What needs to be done
Change every "今すぐダウンロード" in the data below to "今すぐインストール" and write out the text with nothing else altered, leaving the pictures out.

---

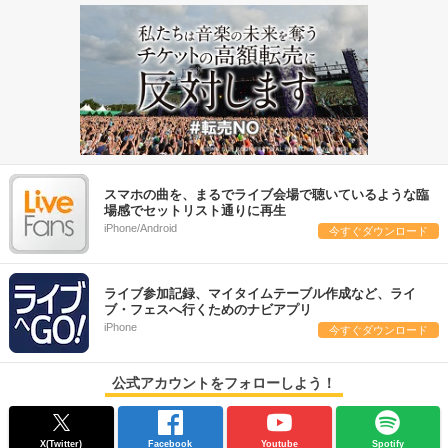
スマホの曲を、まるでライブ会場で聴いているような臨
場感でセットリスト通りに再生
iPhone/Android
今すぐダウンロード
ライブ参加記録、マイタイムテーブル作成など、ライ
ブ・フェスへ行くためのナビアプリ
iPhone
今すぐダウンロード
公式アカウントをフォローしよう！
X(Twitter)
Facebook
Youtube
Spotify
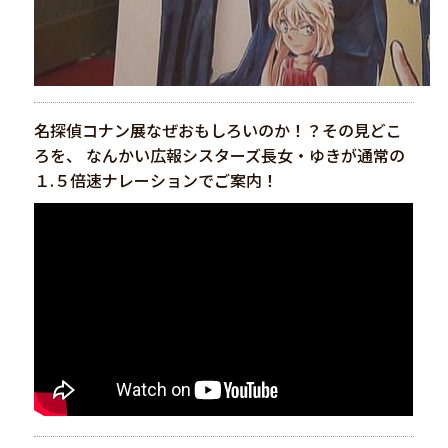
名探偵コナン展なぜおもしろいのか！？その見どこ
ろを、 なんかい広報シスターズ長女・ゆきが通常の
１.５倍速ナレーションでご案内！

---

Output of the exercise
スマホの曲を、まるでライブ会場で聴いているような臨
場感でセットリスト通りに再生
iPhone/Android
今すぐインストール
ライブ参加記録、マイタイムテーブル作成など、ライ
ブ・フェスへ行くためのナビアプリ
iPhone
今すぐインストール
公式アカウントをフォローしよう！
X(Twitter)
Facebook
Youtube
Spotify
名探偵コナン展なぜおもしろいのか！？その見どこ
ろを、 なんかい広報シスターズ長女・ゆきが通常の
１.５倍速ナレーションでご案内！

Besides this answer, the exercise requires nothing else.